The already unpopular government, which fleshed out on Wednesday plans for 6 billion euros in extra taxes and 14 billion in spending cuts for 2014, says imposing harsher measures on the stagnating economy would be counter-productive.
It plans no further tax increases from 2015 onwards, meaning the fiscal tightening will hinge on cutting spending.
“We are sticking completely to our plan, which is indeed aimed at cutting the deficit ... but which is above all an effort to put the country back on its feet, to restore competitiveness, growth and jobs,” Finance Minister Pierre Moscovici said after presenting the projections to cabinet.
President Francois Hollande’s government has pruned back its shorter-term forecasts to reflect a more pessimistic growth outlook.
But with consumer spending drying up and company investment stalled, many see even the weaker growth goals as optimistic, casting some doubt on the new deficit targets.
The budget plan, presented at a cabinet meeting on Wednesday morning, will be sent to parliament next week and then reviewed by the European Commission at the end of May.

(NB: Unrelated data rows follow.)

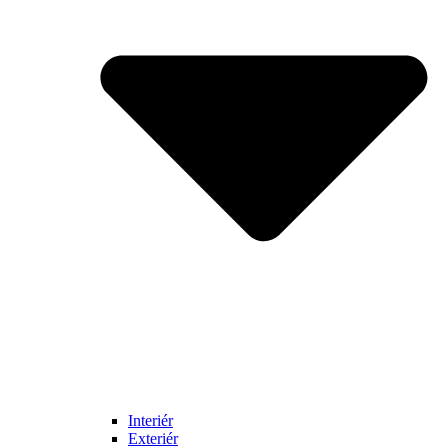
Interiér
Exteriér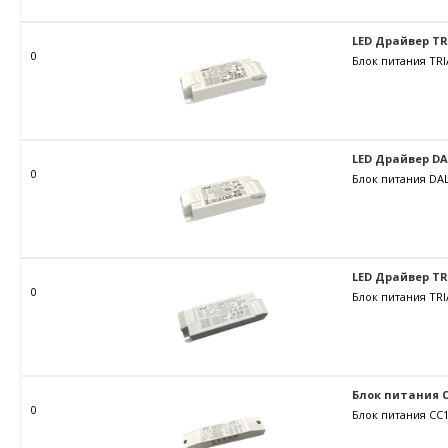
LED Драйвер TRIA
0
Блок питания TRI
LED Драйвер DALI
0
Блок питания DAL
LED Драйвер TRIA
0
Блок питания TRI
Блок питания C
0
Блок питания CC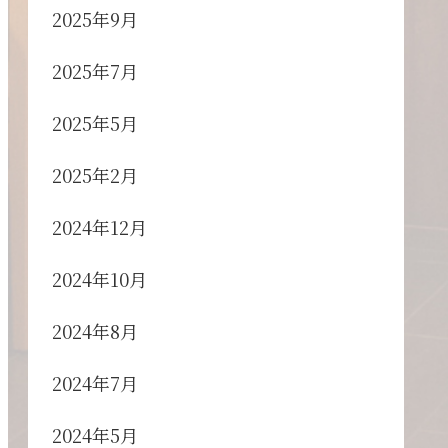
2025年9月
2025年7月
2025年5月
2025年2月
2024年12月
2024年10月
2024年8月
2024年7月
2024年5月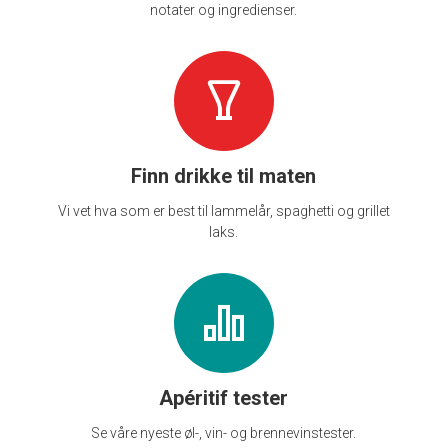
notater og ingredienser.
Finn drikke til maten
Vi vet hva som er best til lammelår, spaghetti og grillet
laks.
Apéritif tester
Se våre nyeste øl-, vin- og brennevinstester.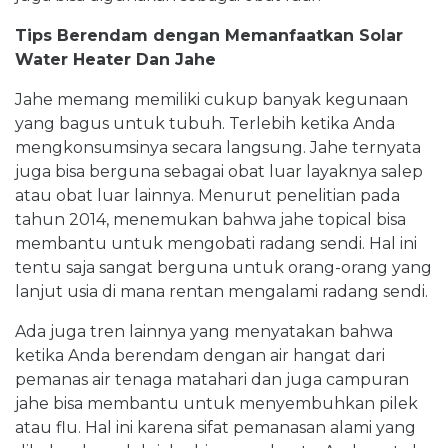
Tips Berendam dengan Memanfaatkan Solar
Water Heater Dan Jahe
Jahe memang memiliki cukup banyak kegunaan
yang bagus untuk tubuh. Terlebih ketika Anda
mengkonsumsinya secara langsung. Jahe ternyata
juga bisa berguna sebagai obat luar layaknya salep
atau obat luar lainnya. Menurut penelitian pada
tahun 2014, menemukan bahwa jahe topical bisa
membantu untuk mengobati radang sendi. Hal ini
tentu saja sangat berguna untuk orang-orang yang
lanjut usia di mana rentan mengalami radang sendi.
Ada juga tren lainnya yang menyatakan bahwa
ketika Anda berendam dengan air hangat dari
pemanas air tenaga matahari dan juga campuran
jahe bisa membantu untuk menyembuhkan pilek
atau flu. Hal ini karena sifat pemanasan alami yang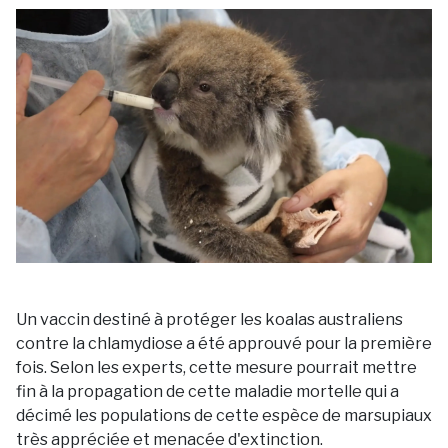
Un vaccin destiné à protéger les koalas australiens
contre la chlamydiose a été approuvé pour la première
fois. Selon les experts, cette mesure pourrait mettre
fin à la propagation de cette maladie mortelle qui a
décimé les populations de cette espèce de marsupiaux
très appréciée et menacée d'extinction.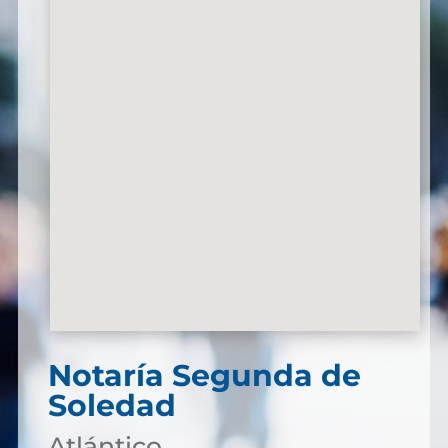
Notaría Segunda de
Soledad
Atlántico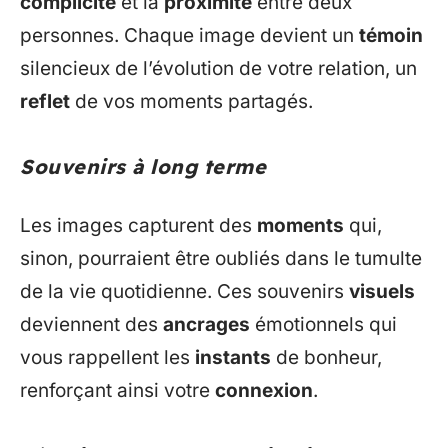
complicité
et la
proximité
entre deux
personnes. Chaque image devient un
témoin
silencieux de l’évolution de votre relation, un
reflet
de vos moments partagés.
Souvenirs à long terme
Les images capturent des
moments
qui,
sinon, pourraient être oubliés dans le tumulte
de la vie quotidienne. Ces souvenirs
visuels
deviennent des
ancrages
émotionnels qui
vous rappellent les
instants
de bonheur,
renforçant ainsi votre
connexion
.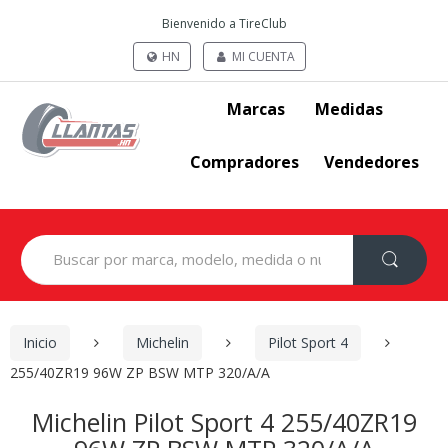
Bienvenido a TireClub
HN
MI CUENTA
Marcas
Medidas
Compradores
Vendedores
Search
for:
Inicio
Michelin
Pilot Sport 4
255/40ZR19 96W ZP BSW MTP 320/A/A
Michelin Pilot Sport 4 255/40ZR19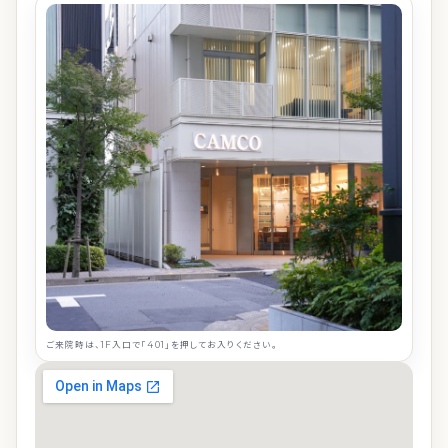
ご来院時は、1F入口で「401」を押してお入りください。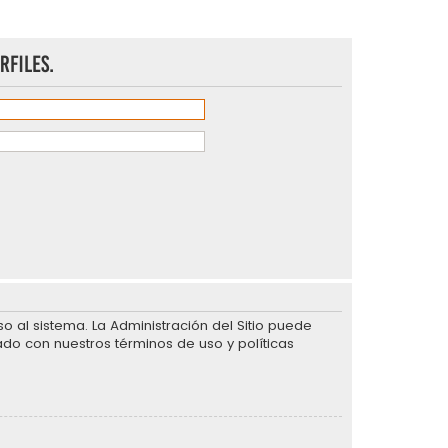
rfiles.
 al sistema. La Administración del Sitio puede
ado con nuestros términos de uso y políticas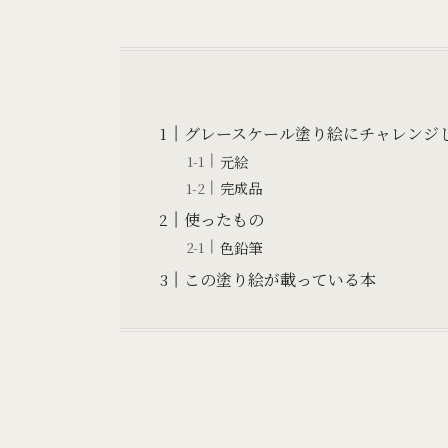
グレースケール塗り絵にチャレンジ
元絵
完成品
使ったもの
色鉛筆
この塗り絵が載っている本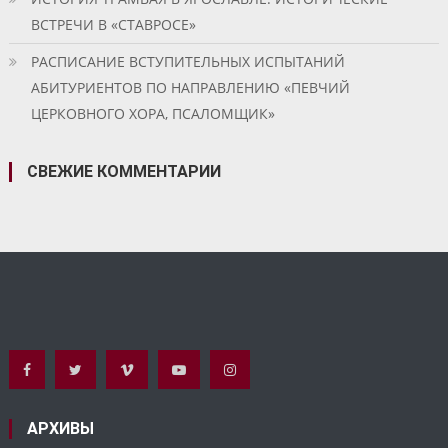
ВСТРЕЧИ В «СТАВРОСЕ»
РАСПИСАНИЕ ВСТУПИТЕЛЬНЫХ ИСПЫТАНИЙ
АБИТУРИЕНТОВ ПО НАПРАВЛЕНИЮ «ПЕВЧИЙ
ЦЕРКОВНОГО ХОРА, ПСАЛОМЩИК»
СВЕЖИЕ КОММЕНТАРИИ
АРХИВЫ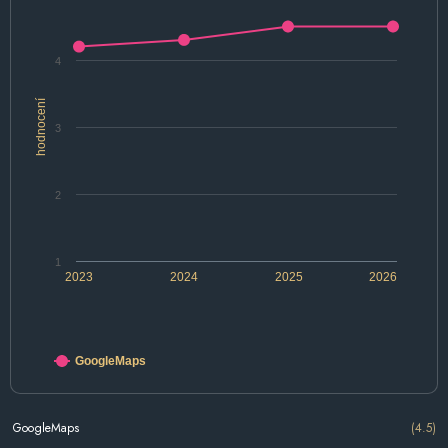
4
hodnocení
3
2
1
2023
2024
2025
2026
GoogleMaps
GoogleMaps
(4.5)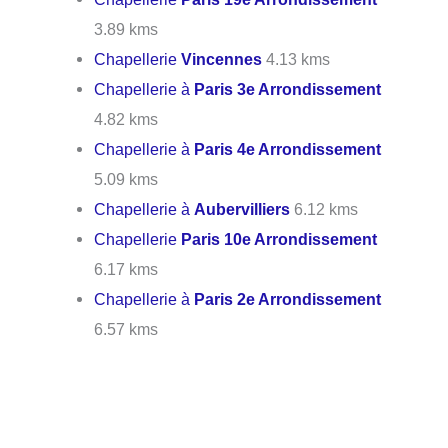
3.89 kms
Chapellerie
Vincennes
4.13 kms
Chapellerie à
Paris 3e Arrondissement
4.82 kms
Chapellerie à
Paris 4e Arrondissement
5.09 kms
Chapellerie à
Aubervilliers
6.12 kms
Chapellerie
Paris 10e Arrondissement
6.17 kms
Chapellerie à
Paris 2e Arrondissement
6.57 kms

The budget plan will be crucial in persuading France’s euro zone partners to grant it more time to meet the 3 percent target, while debt-holders are watching for signs of more slippage on budget and growth estimates.
The government is basing its new fiscal plan on growth forecasts of 0.1 percent this year, 1.2 percent next year and 2 percent on average in 2015-2017.
However, the International Monetary Fund sees France contracting by 0.1 percent this year and economists polled by Reuters see a slightly deeper recession that would push the 2013 public deficit to 3.
The European Commission, which will publish its own updated economic forecasts early May, did not comment on Wednesday’s plan beyond stressing that France must push ahead with reforms to boost its competitiveness.
The Commission said in February it could be lenient if the economic outlook worsened, as is the case, and if Paris sufficiently cut its structural deficit.
Asked about Wednesday’s data during a news conference in Berlin, German Chancellor Angela Merkel, whose lenience is particularly sought by Paris, said she wished France success because of its importance for euro zone stability.
The new plan also showed that France’s public debt will peak a year later than first planned, in 2014. It will reach 94.3 percent of GDP in 2014 from a previous 90.5 percent target before starting to fall in 2015.
Still, government bond yields have so far been unharmed by the state’s fiscal troubles and are at record lows, with Paris attracting yield-hungry investors looking for more safety than in the euro zone periphery.